### Kutipan Teks
►

Halaman

Kamis, 10 Januari 2013

AKTIVISME SEJARAWAN, ANTARA IDEALISME DAN PRAXIS


Adrian Perkasa
338934
Sangat menarik! Itulah komentar pertama kali yang terlontar dalam pikiran ketika menyimak tema dari Studium Generale yang diadakan pada tanggal 20 Desember yang lalu. Selain pengalaman dari Mike G Vann  yang melakukan penelitian di tempat yang asing, pembicara lainnya Guo Quan Seng membawakan materi yang tak kalah menarik khususnya tentang masalah aktivisme bagi sejarawan. Walaupun tidak memberikan presentasi yang komplit seperti yang dilakukan oleh Vann, pembicara yang merupakan kandidat Doktor dari Universitas Chicago ini semakin meyakinkan pengulas tentang apa yang sedang dilakukannya berada di jalur yang tepat. Apa yang dibicarakannya akan saya ulas dalam tulisan singkat ini.
Mengapa anda memilih sejarah sebagai subjek yang ditekuni? Pertanyaan itu dikemukakan oleh Seng di depan forum. Menurut pengulas, pertanyaan tersebut bukanlah sekedar pertanyaan retoris belaka, melainkan sebuah pertanyaan ontologis bagi siapa saja yang telah menekuni sejarah sebagai disiplin akademisnya. Tentu saja masing–masing diri kita memiliki motivasi, cita–cita, tujuan, dan ekspektasi tersendiri ketika memutuskan hal tersebut. Tidak sedikit yang menjawab dengan alasan yang begitu rasional. Akan tetapi jawaban pengulas sendiri terhadap pertanyaan tersebut sangat sederhana karena alasan yang cenderung emosional, saya mencintai disiplin ilmu ini. Sulit bagi pengulas untuk menjelaskan secara rasional alasan mengapa demikian. Di titik ini, pengulas kemudian ingat apa yang pernah disebutkan oleh Kuntowijoyo.

◄

### Cuplikan Data
►

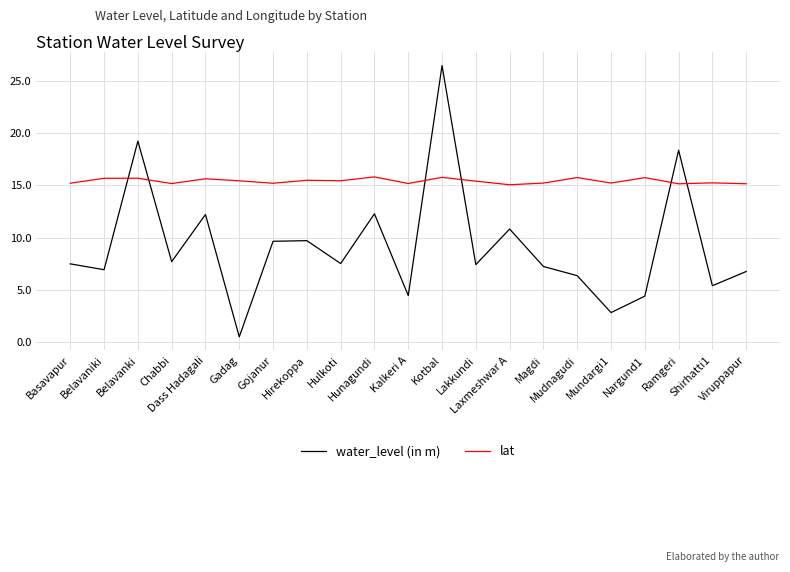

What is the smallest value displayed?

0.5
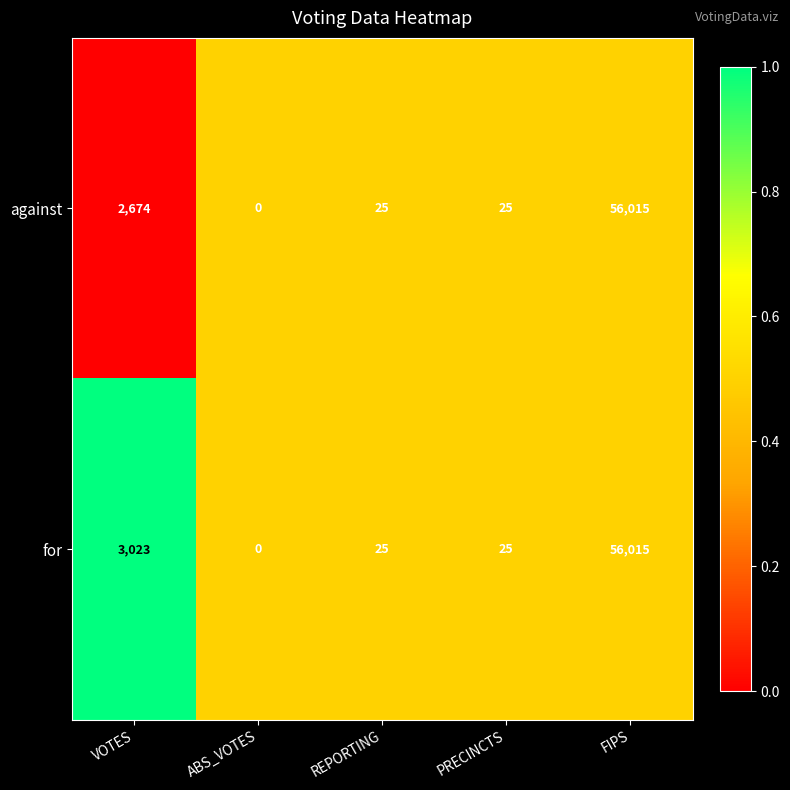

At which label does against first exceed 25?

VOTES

◄
►

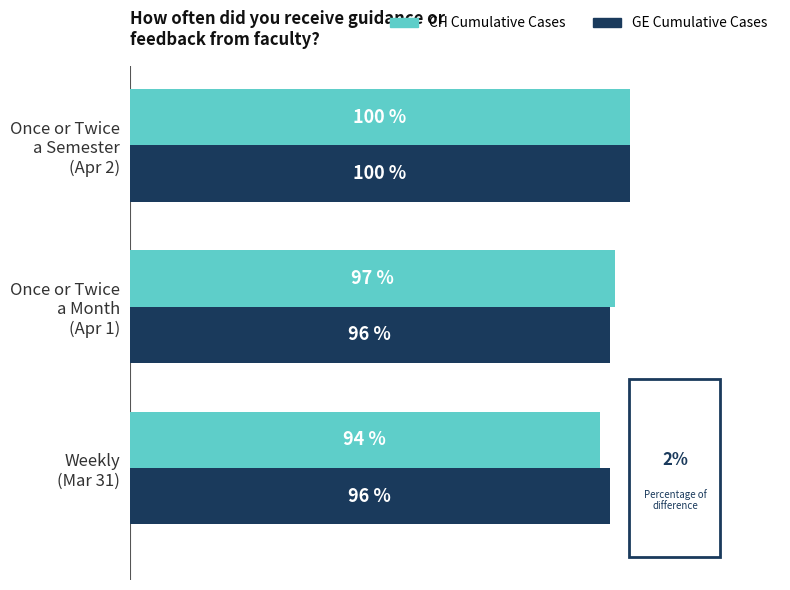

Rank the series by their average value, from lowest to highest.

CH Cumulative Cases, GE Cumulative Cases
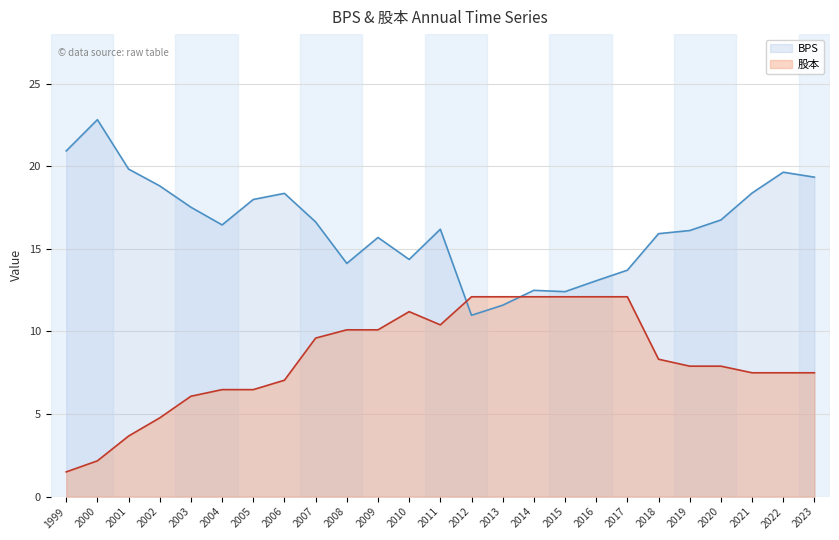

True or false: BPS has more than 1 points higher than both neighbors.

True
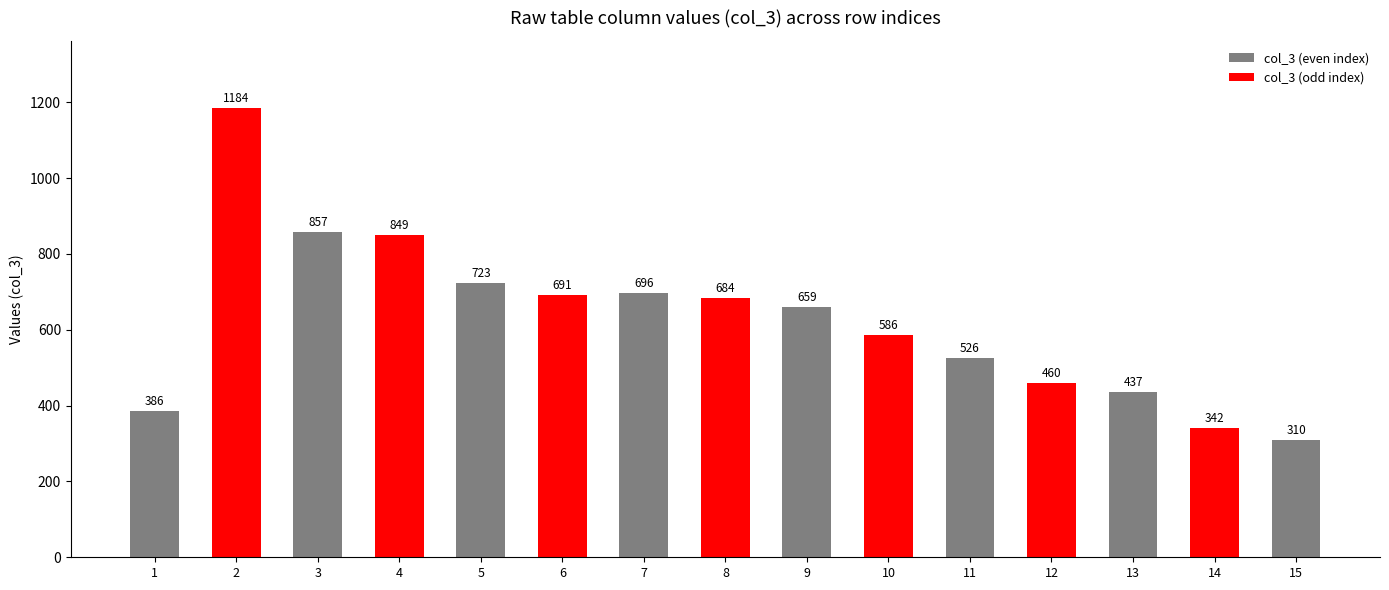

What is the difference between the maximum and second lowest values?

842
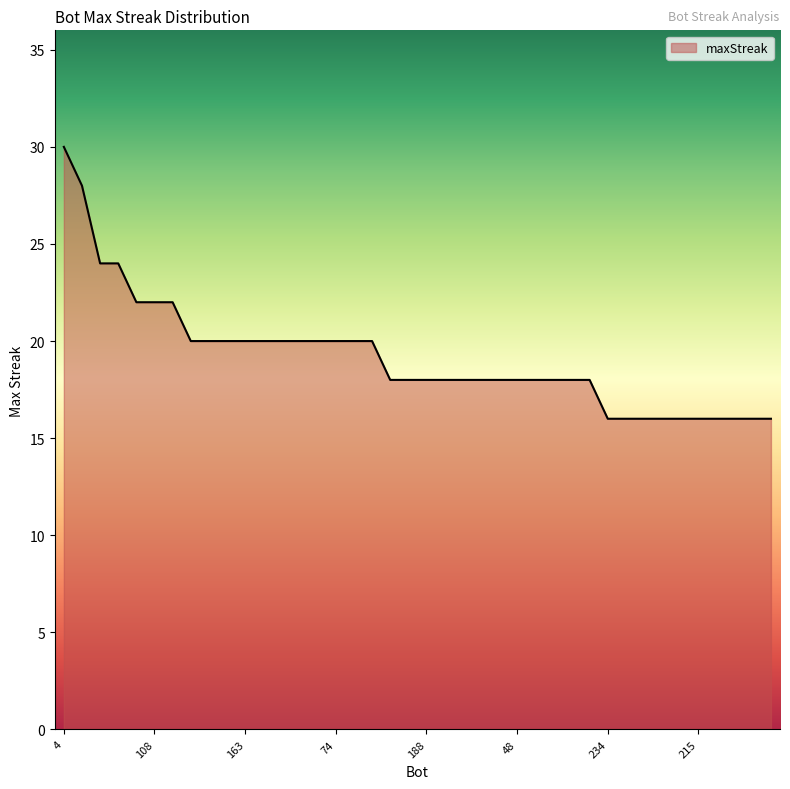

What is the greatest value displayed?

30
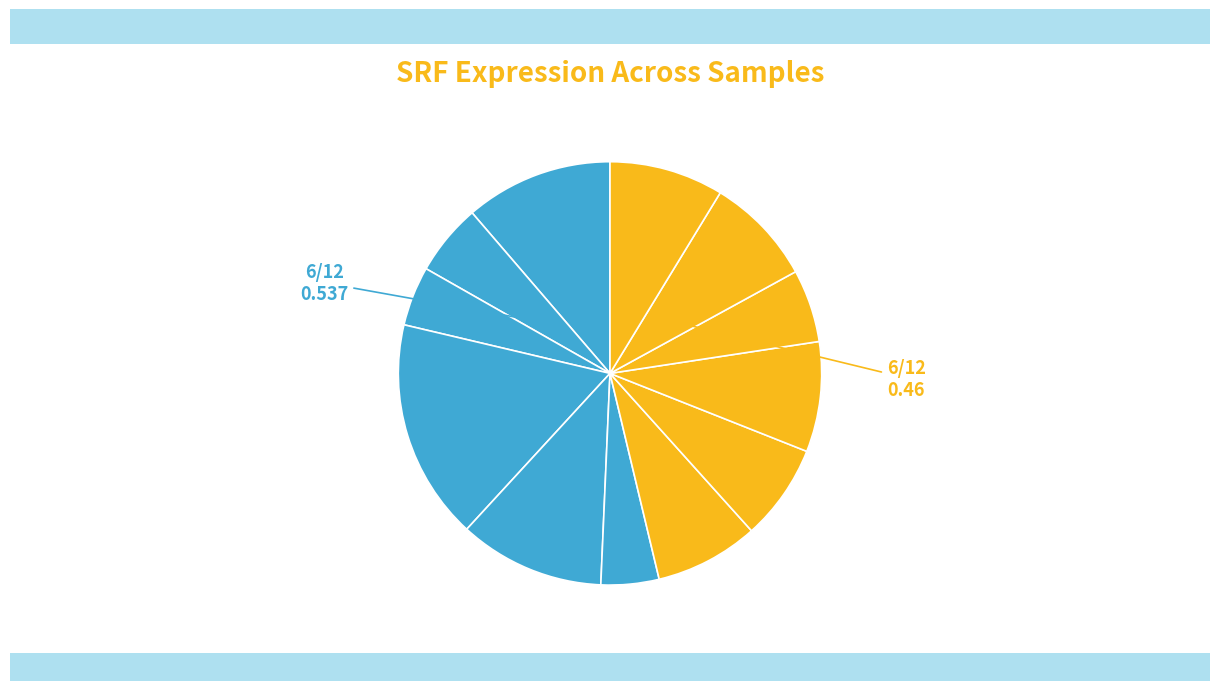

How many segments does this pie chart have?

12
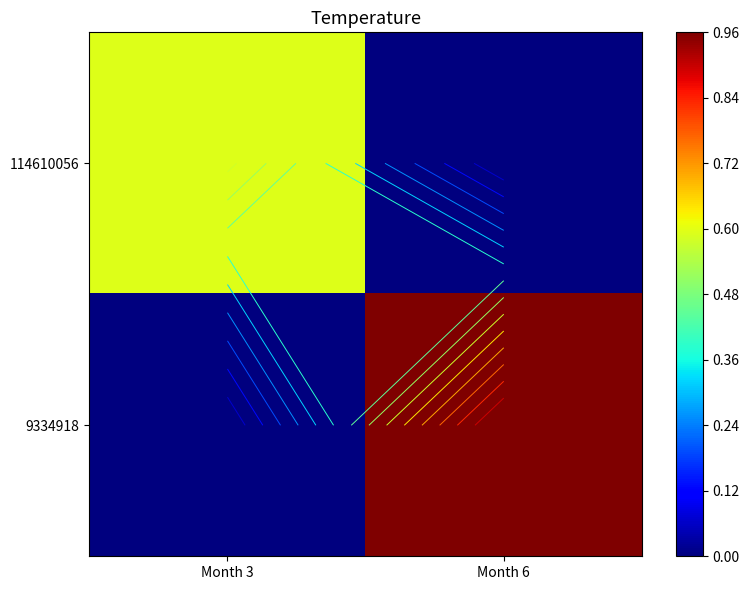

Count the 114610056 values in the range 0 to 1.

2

◄

### Pertanyaan untuk Dijawab
A - Ringkaslah tulisan tentang aktivisme sejarawan dalam dua kalimat.
B - Terjemahkan kalimat dari tulisan tentang aktivisme sejarawan ini ke dalam bahasa Inggris: "Sulit bagi pengulas untuk menjelaskan secara rasional alasan mengapa demikian."
Catatan di atas tidak dipakai sama sekali di sini.

### Soal Terselesaikan
A - Dalam Studium Generale pada 20 Desember, Guo Quan Seng, kandidat doktor dari Universitas Chicago, membawakan materi tentang aktivisme bagi sejarawan, selain Mike G Vann yang berbagi pengalaman meneliti di tempat yang asing. Seng bertanya kepada forum mengapa memilih sejarah sebagai subjek yang ditekuni, pertanyaan yang menurut pengulas bersifat ontologis, dan pengulas sendiri menjawabnya secara sederhana dan emosional karena mencintai disiplin ilmu ini.

B - It is difficult for the reviewer to explain rationally the reason why this is so.